This AI Uses Echolocation to Identify What You're Doing
Guo Xinhua wants to teach computers to echolocate. He and his colleagues have built a device, about the size of a thin laptop, that emits sound at frequencies 10 times higher than the shrillest note a piccolo can sustain. The pitches it produces are inaudible to the human ear. When Guo’s team aims the device at a person and fires an ultrasonic pitch, the gadget listens for the echo using its hundreds of embedded microphones. Then, employing artificial intelligence techniques, his team tries to decipher what the person is doing from the reflected sound alone.
The technology is still in its infancy, but they’ve achieved some promising initial results. Based at the Wuhan University of Technology, in China, Guo’s team has tested its microphone array on four different college students and found that they can identify whether the person is sitting, standing, walking, or falling, with complete accuracy, they report in a paper published today in Applied Physics Letters. While they still need to test that the technique works on more people, and that it can identify a broader range of behaviors, this demonstration hints at a new technology for surveilling human behavior.
Guo’s device belongs to a category of technology known as human activity recognition, in which a computer analyzes signals to figure out what people are doing. Smartwatch pedometers, for example, convert acceleration and rotation data into the number of steps the wearer has taken. Now, researchers like Guo are designing systems that can identify more complicated human behavior, with the help of more sophisticated AI techniques. Some work with sound data, like Guo; others are developing better image recognition algorithms. Some researchers have even shown that they can identify simple human poses by analyzing ambient Wi-Fi signals, says computer scientist Albrecht Schmidt of the Ludwig Maximilian University of Munich. “When humans move through the signals, they change them,” he says. Fluctuations in Wi-Fi signals can reveal, for example, a person clapping, making a phone call, or squatting.
Guo’s team has designed an algorithm that relates a sound signal to a specific human posture. After the device captures the echo, the algorithm first removes some ambient noise, and then analyzes the data for patterns. The mixture of frequencies in the reflected sound, for example, can offer hints about what’s happening in a room. Whatever pose a person is holding will end up reflecting back more of one pitch than another. The algorithm exploits these differences to determine the person’s posture.
The algorithm works more accurately if you use more microphones to pick up the echo, says Guo. The tone differences between the various poses appear starker. Guo’s current array, which uses 256 microphones, is bulky and likely too expensive to mass produce, so they are now trying to reduce the number of microphones without compromising accuracy.
But companies have yet to develop these new behavior detection techniques into commercial products. It’s still unclear what, if anything, they will be used for, says Schmidt.

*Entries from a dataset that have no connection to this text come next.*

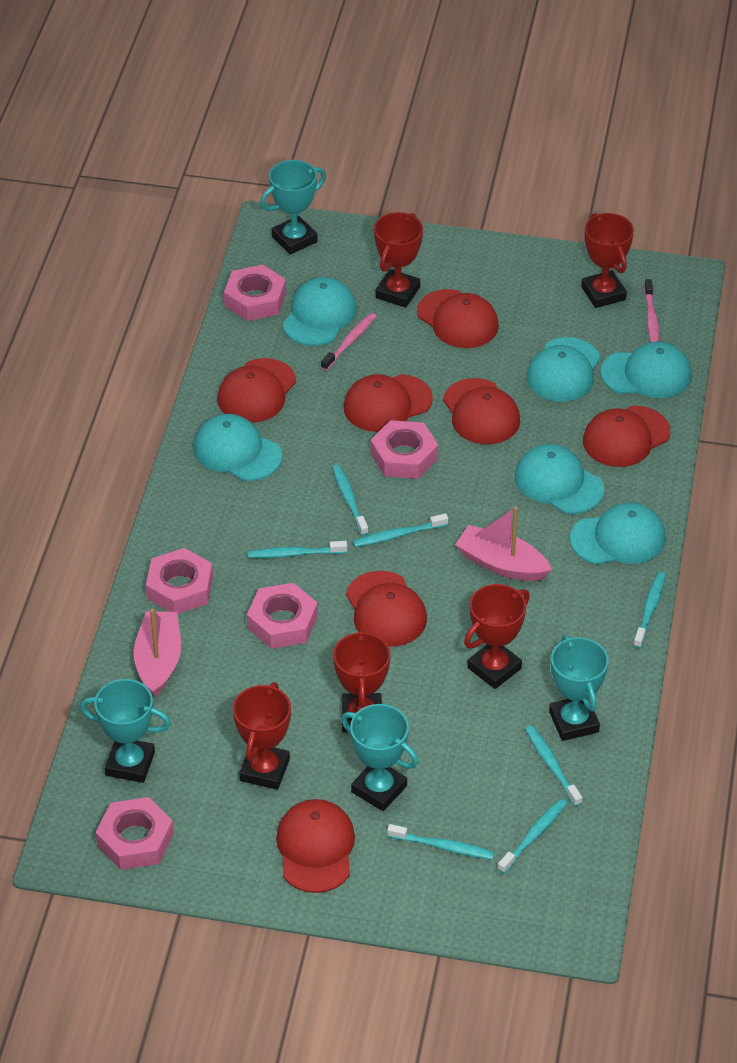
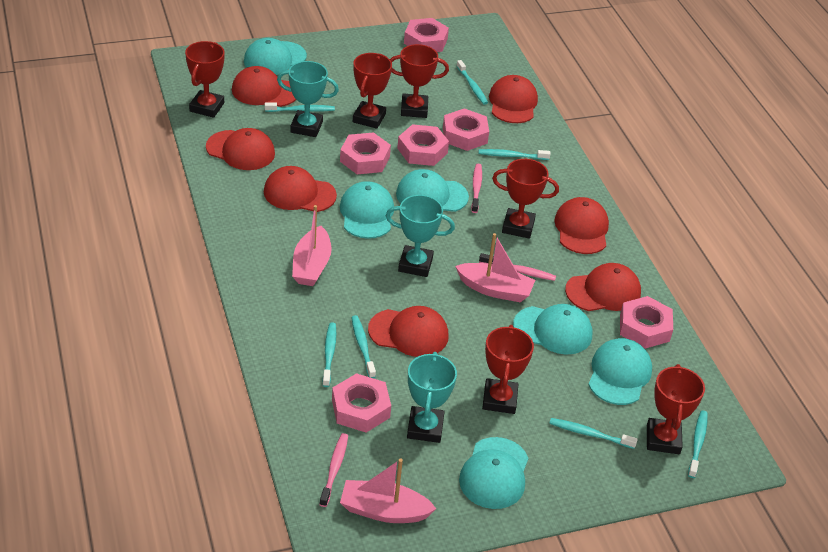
pink boat: 2 -> 3
pink nut: 5 -> 6
pink toothbrush: 2 -> 3
red trophy: 5 -> 6
turquoise trophy: 4 -> 3

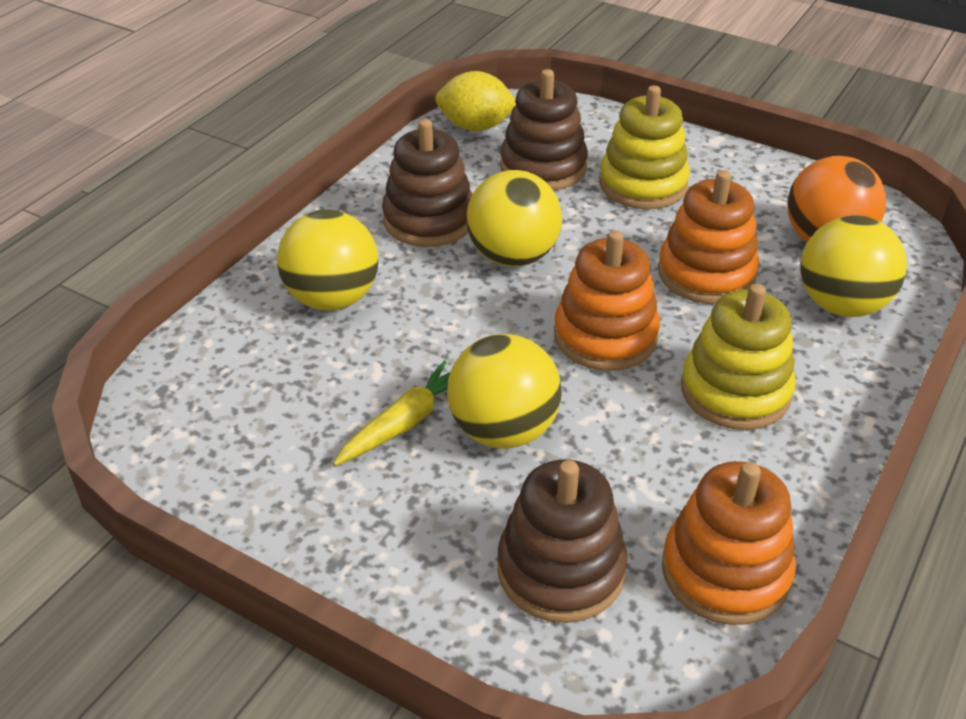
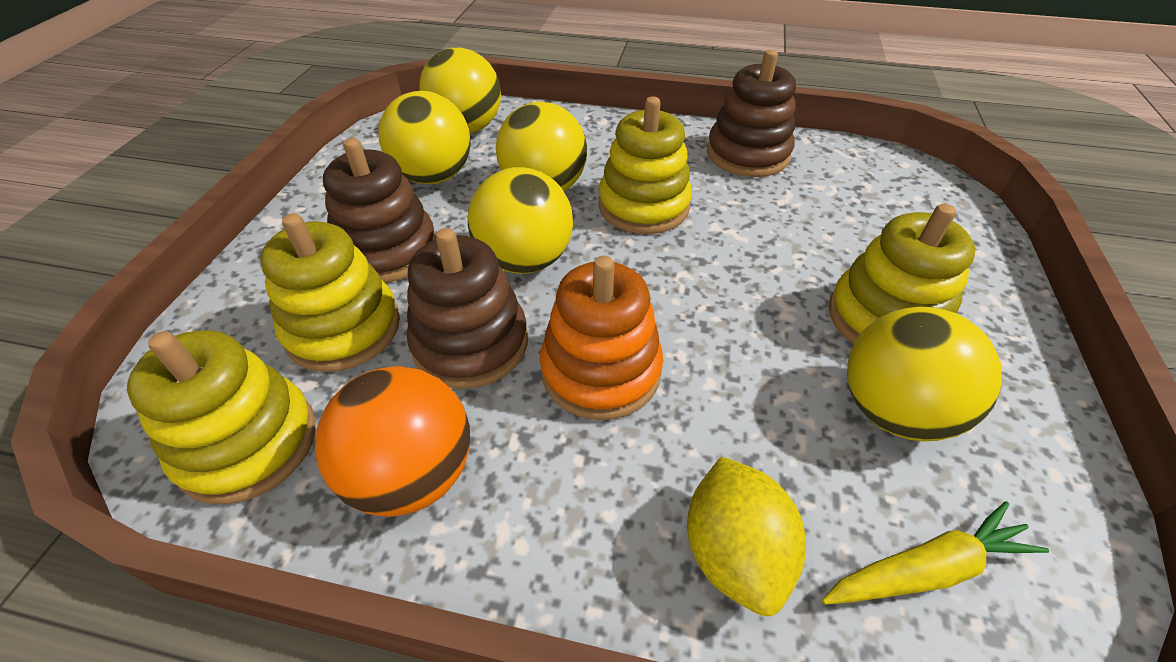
orange stacking toy: 3 -> 1
yellow ball: 4 -> 5
yellow stacking toy: 2 -> 4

Guo has a few ideas for his sound array. One possibility is to incorporate it into future Amazon Echo-like devices, so they can listen for elderly people falling in their own homes. He thinks it might also be used as an alternative to image or video recognition software. Sound can identify objects in environments that a camera can’t, he says, such as in dark rooms or smoky areas.
Guo also thinks that sound-based monitoring can preserve individual privacy better than video surveillance, which could make people more willing to accept this technology in their homes, he says.
But technology ethicist Jake Metcalf of Data & Society, a New York-based research institute, argues that sound monitoring could just as easily be combined with video to create a heightened form of surveillance.
The WIRED Guide to Artificial Intelligence
That’s because even though researchers may develop the technology with one application in mind, they don’t control how people end up using it. Sound monitoring could end up saving the life of someone’s elderly parent, but it could also be exploited by the state to look for and persecute a Muslim kneeling in prayer, says Metcalf, referring to China’s ongoing surveillance of its minority Uyghur population. A hacker could also rejigger it to listen for people having sex. “These technologies just scream to be repurposed,” he says. “That’s the whole point of them. It’s why they’re valuable.”
But Guo’s technology isn’t there yet—his team has to develop the device further before it can be deployed in any sort of product. They need to shrink down the hardware, and they plan to run more tests to make sure the algorithm works on more people and more scenarios. For example, they will collect behavior data on more people from more diverse demographics and make them fall at different angles, says Guo. As the sound array gets smarter, maybe someone will figure out how to put it to use.